┌─ Available data
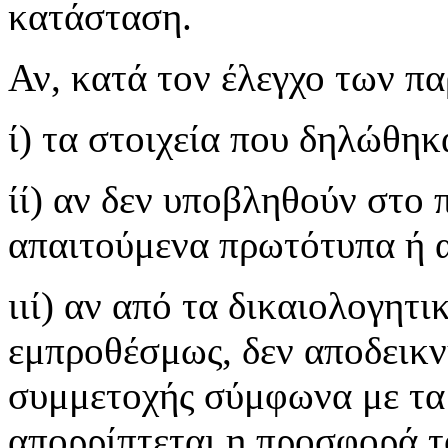
κατάσταση.
Αν, κατά τον έλεγχο των πα
ί) τα στοιχεία που δηλώθηκ
ίί) αν δεν υποβληθούν στο
απαιτούμενα πρωτότυπα ή α
ιιί) αν από τα δικαιολογητ
εμπροθέσμως, δεν αποδεικνύ
συμμετοχής σύμφωνα με τ
απορρίπτεται η προσφορά 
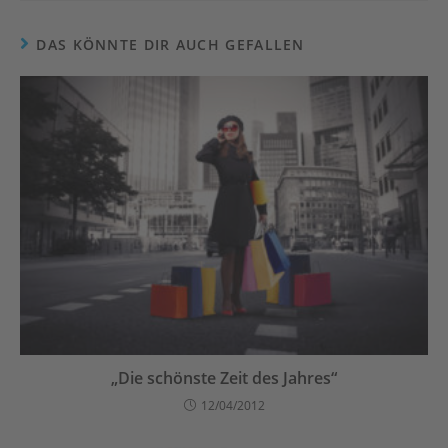
DAS KÖNNTE DIR AUCH GEFALLEN
„Die schönste Zeit des Jahres“
12/04/2012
└─
• Goal of the exercise: The required output is each record above, reproduced exactly, without its pictures.

• Solution:
κατάσταση.
Αν, κατά τον έλεγχο των πα
ί) τα στοιχεία που δηλώθηκ
ίί) αν δεν υποβληθούν στο
απαιτούμενα πρωτότυπα ή α
ιιί) αν από τα δικαιολογητ
εμπροθέσμως, δεν αποδεικνύ
συμμετοχής σύμφωνα με τ
απορρίπτεται η προσφορά 
DAS KÖNNTE DIR AUCH GEFALLEN
„Die schönste Zeit des Jahres“
12/04/2012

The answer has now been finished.